Romanian and French painter and graphic artist, mystic and esotericist, a notable member of the surrealist group. Brauner’s work is a fusion of the European avant-garde with exotic archetypes of the indigenous peoples of North and South America.

He spent his youth in Bucharest, in the circle of Romanian decadents. He was interested in spiritualism and participated in local avant-garde movements. In 1924 he founded a magazine of poetry and painting. In 1930, Victor-Brauner settled in Paris and experienced a period of deep crisis, which crystallized in the theme of the gouged out eye (< Self-portrait with a gouged out eye> , 1931).
He meets his compatriot, the sculptor Brancusi, and through Yves Tanguy he comes into contact with the surrealists. In 1934 his exhibition is held in the Pierre Gallery, from that time on he participates in all surrealist exhibitions. He continues to depict a world writhing in agony, shaken by a terrible rebellion, which recalls some of the themes of the German < new objectivity> (< The Door> , 1932, Los Angeles, Los Angeles County Museum of Art, < Strange Case> , 1934). In 1935-1938 Victor-Brauner lives in Romania.

By a strange coincidence, in Paris in 1938, during a fight, his eye is knocked out. His paintings acquire a morbid character, foreshadowing the Second World War (< Spell> , 1939). 1940 brings the artist to the Eastern Pyrenees, then to Marseille and the Lower Alps. At this time, he develops his idea of the relationship between the real and the unreal in the image of the Chimera with a double profile (< Mythotomie> , 1942, Paris, private collection). During these years of solitude, he creates a number of esoteric works (a series of drawings < Conglomeros> , a sculpture in the form of a figure with three bodies and one head, 1944. Paris, City Museum of Modern Art; paintings painted in wax).

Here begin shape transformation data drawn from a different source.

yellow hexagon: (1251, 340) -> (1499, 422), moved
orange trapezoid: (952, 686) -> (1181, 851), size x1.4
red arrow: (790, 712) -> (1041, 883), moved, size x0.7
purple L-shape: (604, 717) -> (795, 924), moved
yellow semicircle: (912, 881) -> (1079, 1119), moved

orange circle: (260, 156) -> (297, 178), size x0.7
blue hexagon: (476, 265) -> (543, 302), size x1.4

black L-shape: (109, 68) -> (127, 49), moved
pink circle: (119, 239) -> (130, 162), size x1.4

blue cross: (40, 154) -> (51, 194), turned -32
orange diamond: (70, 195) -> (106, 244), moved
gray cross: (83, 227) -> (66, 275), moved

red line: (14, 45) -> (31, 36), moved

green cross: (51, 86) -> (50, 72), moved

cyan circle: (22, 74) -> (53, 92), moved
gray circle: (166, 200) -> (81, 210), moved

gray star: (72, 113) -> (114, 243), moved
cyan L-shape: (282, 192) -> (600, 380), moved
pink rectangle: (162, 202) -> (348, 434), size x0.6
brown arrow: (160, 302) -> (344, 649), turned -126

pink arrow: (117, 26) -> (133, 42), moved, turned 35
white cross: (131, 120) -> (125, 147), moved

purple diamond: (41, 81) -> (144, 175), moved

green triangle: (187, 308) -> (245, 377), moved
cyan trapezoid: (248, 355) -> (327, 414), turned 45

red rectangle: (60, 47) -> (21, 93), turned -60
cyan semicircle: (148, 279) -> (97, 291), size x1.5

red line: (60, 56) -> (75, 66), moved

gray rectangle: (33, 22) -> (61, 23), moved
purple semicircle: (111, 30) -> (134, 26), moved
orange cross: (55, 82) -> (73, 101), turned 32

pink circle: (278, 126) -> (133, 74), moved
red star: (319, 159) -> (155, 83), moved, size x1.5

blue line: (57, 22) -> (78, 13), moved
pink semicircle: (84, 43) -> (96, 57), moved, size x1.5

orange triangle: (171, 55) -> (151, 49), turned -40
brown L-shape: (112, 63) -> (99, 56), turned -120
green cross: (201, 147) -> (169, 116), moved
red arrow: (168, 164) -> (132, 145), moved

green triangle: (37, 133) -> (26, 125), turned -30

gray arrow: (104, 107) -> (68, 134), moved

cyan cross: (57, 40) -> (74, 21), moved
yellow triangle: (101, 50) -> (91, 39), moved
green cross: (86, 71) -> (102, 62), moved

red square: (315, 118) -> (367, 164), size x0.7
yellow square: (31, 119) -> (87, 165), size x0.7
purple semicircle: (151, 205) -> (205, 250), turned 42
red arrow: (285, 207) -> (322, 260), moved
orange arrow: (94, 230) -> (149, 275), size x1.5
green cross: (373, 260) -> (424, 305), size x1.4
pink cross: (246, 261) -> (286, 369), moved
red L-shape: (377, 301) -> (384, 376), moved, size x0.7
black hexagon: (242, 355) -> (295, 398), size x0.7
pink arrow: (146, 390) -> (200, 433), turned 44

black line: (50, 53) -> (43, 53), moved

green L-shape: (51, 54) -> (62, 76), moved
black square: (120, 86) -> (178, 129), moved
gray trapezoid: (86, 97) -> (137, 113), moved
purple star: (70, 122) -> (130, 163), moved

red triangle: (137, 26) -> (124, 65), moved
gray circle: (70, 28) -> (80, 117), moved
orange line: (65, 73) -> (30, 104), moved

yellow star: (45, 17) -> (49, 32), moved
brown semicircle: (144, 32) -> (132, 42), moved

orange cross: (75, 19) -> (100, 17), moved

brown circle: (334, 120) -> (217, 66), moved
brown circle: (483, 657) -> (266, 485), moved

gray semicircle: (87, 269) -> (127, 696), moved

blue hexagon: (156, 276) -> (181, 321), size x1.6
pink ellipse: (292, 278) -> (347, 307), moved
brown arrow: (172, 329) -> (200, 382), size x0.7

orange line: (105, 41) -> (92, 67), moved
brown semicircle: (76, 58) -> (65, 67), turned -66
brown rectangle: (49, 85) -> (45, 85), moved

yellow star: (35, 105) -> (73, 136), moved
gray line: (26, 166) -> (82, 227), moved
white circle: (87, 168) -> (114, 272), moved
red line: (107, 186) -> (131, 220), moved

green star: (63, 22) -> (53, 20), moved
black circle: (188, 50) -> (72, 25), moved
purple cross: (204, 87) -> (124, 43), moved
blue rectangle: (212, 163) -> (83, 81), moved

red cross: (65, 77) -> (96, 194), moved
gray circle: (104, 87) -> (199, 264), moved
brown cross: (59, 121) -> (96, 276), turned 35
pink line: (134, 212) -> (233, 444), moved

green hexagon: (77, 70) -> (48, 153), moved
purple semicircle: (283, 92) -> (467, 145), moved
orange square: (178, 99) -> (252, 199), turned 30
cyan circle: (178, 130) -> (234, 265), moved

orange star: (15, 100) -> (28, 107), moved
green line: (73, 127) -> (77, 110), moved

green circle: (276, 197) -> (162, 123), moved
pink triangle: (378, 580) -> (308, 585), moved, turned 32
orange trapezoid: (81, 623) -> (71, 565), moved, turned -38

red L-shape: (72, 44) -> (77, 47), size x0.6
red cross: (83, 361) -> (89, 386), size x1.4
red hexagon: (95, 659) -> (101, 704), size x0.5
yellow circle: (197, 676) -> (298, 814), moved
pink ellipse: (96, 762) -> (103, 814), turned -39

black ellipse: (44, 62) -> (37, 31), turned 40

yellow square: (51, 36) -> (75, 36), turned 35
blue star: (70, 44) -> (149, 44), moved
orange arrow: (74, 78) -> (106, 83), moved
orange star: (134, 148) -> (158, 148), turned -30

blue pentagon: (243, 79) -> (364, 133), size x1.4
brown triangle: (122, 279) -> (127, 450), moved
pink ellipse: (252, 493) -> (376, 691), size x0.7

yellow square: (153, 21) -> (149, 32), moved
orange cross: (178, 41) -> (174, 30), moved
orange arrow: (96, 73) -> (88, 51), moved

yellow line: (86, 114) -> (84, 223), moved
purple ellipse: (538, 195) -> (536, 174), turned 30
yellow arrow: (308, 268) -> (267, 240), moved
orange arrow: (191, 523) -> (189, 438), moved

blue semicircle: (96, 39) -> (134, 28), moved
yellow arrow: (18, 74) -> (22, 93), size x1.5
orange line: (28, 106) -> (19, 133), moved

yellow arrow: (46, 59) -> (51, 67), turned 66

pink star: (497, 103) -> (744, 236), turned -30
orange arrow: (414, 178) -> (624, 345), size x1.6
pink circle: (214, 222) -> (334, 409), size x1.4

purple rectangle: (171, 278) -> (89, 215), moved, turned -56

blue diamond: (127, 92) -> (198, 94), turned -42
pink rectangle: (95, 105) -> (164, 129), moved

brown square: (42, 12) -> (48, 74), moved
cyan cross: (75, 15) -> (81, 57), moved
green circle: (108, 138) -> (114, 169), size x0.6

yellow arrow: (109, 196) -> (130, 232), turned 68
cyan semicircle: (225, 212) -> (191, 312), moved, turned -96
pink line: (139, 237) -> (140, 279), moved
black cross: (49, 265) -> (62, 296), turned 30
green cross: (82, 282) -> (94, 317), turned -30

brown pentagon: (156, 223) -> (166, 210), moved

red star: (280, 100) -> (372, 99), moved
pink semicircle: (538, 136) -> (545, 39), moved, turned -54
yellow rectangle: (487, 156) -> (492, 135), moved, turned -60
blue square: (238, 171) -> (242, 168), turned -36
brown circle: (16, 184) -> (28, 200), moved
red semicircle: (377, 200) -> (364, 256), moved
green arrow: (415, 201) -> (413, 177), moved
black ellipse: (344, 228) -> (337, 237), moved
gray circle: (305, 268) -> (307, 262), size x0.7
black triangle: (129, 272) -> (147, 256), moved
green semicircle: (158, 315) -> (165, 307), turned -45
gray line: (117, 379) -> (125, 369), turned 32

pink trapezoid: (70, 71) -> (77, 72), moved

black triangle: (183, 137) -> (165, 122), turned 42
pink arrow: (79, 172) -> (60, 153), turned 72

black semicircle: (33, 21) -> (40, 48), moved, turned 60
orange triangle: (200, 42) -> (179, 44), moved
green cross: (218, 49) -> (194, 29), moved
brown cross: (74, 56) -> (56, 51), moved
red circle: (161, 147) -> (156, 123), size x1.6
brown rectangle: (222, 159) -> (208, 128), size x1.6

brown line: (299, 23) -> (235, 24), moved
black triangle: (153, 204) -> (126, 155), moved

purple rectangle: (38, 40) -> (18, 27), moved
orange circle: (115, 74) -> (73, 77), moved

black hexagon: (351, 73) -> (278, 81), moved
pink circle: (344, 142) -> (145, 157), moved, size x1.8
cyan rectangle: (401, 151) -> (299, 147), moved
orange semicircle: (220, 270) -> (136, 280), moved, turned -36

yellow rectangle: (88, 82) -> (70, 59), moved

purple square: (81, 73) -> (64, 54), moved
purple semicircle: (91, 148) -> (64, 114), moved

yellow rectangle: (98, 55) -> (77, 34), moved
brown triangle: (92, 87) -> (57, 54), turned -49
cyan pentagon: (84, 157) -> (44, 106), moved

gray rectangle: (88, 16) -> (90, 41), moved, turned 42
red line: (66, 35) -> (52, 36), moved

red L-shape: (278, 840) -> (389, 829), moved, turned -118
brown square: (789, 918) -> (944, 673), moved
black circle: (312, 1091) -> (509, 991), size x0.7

In 1947, Victor-Brauner moves away from surrealism and creates a series of autobiographical works < Onomatomanies> . In the series < Retractes> (1950), the influence of Matta is noticeable, with whom he painted a number of paintings (< Intervision> , 1955. Paris, National Museum of Modern Art, Centre Pompidou). After 1960, Victor-Brauner’s art became simpler and calmer and found its completion in painting on wood (< Mothers’ Festival> . Sables d’Olonne Museum). In 1982, Mrs. Victor-Brauner donated a number of the artist’s works to the National Museum of Modern Art, the Pompidou Centre in Paris.